Ей никто не возразил. К горбу четвертого верблюда привязали устланное коврами деревянное ложе, на котором можно было полулежа ехать. Сбоку повесили маленький турсук кумыса.
Лошади для молодежи были уже оседланы. Все приготовились тронуться в путь, но тут закапризничала Гельчечек:
— Мне лошади не оставили! Хочу ехать верхом!
С трудом уговорили ее сесть на верблюда к байбиче, а когда устанет, перебраться в тарантас к матери. Для аксакала подали тележку, на которой обычно ездил сам бай.
Над горизонтом медленно взошло солнце, озарив степь алым сиянием.
Все было готово. Сарсембай взобрался на любимого иноходца.
— Керим-эке, трогай!
— Отдаемся в твои руки, создатель, — пробормотал старик, трогая коня.
Впереди поехали большие фуры, двуколки, за ними следовали навьюченные верблюды, тарантасы и белый верблюд байбичи. Огромный караван, вытянувшись по узкой дороге длинной цепью, направился к северу.
Вместе с ними тронулись стада овец, коров, табуны кобылиц и жеребят. Все пастухи ехали верхом.

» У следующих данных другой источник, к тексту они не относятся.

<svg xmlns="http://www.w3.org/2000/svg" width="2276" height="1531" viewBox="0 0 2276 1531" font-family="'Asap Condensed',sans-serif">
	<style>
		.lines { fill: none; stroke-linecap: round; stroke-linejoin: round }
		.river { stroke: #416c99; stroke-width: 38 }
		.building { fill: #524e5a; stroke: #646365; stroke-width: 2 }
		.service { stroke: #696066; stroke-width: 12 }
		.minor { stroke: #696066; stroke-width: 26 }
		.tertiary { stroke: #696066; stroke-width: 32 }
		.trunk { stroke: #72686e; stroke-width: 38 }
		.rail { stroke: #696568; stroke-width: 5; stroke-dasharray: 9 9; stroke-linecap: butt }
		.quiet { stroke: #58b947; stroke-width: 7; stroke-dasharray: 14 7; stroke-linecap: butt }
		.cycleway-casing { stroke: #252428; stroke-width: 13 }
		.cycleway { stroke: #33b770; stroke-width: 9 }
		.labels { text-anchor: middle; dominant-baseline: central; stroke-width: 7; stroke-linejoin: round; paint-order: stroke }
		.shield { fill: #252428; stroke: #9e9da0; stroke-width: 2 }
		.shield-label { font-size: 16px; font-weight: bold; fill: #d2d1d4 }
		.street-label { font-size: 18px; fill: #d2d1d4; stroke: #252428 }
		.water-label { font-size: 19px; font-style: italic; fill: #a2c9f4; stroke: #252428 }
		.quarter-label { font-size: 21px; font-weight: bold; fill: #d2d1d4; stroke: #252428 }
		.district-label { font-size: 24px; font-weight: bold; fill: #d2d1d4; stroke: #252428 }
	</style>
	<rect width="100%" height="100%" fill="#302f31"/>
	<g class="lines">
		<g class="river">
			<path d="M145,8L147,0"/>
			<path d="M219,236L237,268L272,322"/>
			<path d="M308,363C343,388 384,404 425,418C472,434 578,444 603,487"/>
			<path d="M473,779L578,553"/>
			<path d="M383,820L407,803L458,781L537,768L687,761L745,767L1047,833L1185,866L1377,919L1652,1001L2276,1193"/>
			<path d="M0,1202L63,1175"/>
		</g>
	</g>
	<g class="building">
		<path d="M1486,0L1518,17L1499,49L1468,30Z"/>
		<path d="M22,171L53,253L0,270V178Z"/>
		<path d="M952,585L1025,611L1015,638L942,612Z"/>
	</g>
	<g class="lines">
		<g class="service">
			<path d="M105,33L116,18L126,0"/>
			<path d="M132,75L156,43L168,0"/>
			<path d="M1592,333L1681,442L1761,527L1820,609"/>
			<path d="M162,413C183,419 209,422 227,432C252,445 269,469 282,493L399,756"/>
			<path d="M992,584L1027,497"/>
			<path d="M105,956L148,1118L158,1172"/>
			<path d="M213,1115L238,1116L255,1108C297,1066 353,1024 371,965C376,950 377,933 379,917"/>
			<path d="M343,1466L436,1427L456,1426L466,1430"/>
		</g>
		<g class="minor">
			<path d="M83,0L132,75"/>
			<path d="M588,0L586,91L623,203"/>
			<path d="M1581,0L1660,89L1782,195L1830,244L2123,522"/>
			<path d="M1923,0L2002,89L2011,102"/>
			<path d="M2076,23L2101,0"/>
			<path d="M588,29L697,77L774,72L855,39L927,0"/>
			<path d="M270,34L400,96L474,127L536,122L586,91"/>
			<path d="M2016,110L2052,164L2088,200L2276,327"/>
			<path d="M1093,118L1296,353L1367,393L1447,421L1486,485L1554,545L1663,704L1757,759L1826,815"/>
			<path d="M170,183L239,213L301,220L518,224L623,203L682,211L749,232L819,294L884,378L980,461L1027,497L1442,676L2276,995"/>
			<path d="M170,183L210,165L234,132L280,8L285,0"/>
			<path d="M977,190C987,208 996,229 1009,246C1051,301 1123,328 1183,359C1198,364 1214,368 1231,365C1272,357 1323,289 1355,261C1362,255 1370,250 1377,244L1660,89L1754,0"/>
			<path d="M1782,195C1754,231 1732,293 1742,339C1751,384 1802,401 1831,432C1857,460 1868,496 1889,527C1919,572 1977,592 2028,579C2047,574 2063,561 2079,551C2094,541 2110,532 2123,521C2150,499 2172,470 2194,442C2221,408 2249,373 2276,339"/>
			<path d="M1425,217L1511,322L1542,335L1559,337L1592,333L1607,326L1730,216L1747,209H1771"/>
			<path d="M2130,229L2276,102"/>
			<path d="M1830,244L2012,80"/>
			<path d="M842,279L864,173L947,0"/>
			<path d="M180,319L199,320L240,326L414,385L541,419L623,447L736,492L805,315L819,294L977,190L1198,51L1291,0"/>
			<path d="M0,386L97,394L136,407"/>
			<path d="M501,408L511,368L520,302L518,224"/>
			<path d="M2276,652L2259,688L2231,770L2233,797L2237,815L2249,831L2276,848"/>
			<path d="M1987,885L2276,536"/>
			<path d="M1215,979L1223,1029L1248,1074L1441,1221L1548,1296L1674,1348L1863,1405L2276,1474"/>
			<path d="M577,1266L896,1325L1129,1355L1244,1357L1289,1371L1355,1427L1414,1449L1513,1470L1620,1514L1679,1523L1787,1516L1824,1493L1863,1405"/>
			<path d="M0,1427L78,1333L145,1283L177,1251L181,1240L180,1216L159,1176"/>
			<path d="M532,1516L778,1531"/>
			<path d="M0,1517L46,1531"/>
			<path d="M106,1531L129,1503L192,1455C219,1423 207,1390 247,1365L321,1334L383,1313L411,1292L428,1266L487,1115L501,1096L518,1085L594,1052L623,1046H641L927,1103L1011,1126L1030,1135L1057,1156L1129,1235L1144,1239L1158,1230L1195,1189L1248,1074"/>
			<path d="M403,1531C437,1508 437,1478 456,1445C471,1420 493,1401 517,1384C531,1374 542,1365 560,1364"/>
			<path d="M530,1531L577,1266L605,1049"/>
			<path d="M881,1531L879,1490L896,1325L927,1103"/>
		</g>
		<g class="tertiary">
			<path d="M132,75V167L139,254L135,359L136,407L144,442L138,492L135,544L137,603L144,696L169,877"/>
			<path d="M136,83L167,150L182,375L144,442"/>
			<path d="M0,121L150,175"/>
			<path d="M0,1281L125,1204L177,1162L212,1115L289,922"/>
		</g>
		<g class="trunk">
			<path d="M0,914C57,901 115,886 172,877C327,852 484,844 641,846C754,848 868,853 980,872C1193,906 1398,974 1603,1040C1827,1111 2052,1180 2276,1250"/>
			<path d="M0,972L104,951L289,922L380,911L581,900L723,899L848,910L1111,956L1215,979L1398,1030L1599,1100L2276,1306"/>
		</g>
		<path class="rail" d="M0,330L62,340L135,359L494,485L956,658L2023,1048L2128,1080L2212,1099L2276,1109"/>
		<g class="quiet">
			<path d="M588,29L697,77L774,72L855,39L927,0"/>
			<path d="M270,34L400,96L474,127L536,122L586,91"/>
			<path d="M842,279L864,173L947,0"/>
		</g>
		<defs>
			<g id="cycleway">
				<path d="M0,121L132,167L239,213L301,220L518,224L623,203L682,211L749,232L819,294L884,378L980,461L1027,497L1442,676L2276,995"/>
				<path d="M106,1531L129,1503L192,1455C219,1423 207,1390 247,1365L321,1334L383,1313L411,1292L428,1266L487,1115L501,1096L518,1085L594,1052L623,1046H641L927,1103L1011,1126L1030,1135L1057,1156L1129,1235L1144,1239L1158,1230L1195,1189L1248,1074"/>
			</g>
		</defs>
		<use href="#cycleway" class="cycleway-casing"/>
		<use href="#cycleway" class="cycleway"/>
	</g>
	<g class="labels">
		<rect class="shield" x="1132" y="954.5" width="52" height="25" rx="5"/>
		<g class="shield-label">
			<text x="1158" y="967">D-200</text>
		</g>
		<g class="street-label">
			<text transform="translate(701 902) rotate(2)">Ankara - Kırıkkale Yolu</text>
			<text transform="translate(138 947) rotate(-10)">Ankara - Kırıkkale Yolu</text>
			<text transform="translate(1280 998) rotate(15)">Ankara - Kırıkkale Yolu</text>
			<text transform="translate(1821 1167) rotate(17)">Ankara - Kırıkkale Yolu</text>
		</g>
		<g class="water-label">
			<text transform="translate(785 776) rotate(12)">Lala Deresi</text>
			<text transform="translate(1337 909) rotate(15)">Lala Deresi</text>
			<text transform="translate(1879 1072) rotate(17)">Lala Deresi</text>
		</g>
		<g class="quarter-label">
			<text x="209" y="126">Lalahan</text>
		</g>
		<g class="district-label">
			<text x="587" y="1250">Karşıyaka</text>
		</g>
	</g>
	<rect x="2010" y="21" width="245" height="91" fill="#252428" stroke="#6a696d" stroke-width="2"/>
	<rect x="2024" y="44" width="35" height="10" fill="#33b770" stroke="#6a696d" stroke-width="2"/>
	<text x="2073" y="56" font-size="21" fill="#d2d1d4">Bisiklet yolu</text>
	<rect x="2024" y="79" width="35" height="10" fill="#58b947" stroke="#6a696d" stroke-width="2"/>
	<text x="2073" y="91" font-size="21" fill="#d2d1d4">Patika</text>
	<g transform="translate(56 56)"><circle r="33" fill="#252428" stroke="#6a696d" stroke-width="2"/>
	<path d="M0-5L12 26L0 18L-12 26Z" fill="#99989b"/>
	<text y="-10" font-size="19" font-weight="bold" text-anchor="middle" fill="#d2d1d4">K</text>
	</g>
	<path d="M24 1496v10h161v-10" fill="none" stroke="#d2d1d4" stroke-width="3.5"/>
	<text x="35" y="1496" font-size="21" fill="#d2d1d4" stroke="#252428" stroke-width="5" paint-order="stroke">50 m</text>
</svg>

Карлыгач после долгих пререканий с отцом добилась разрешения ехать на своем новом жеребце и теперь вместе с Арсланбаем, длинноволосым джигитом, Айбалой и еще несколькими девушками шутя помогала пастухам. Животные выбрались на дорогу и пошли степенным шагом. Группа молодежи появлялась то с одной, то с другой стороны каравана, перекидывалась шутками со всеми и везде вносила оживление и веселье. Скоро, однако, им надоело следовать за караваном.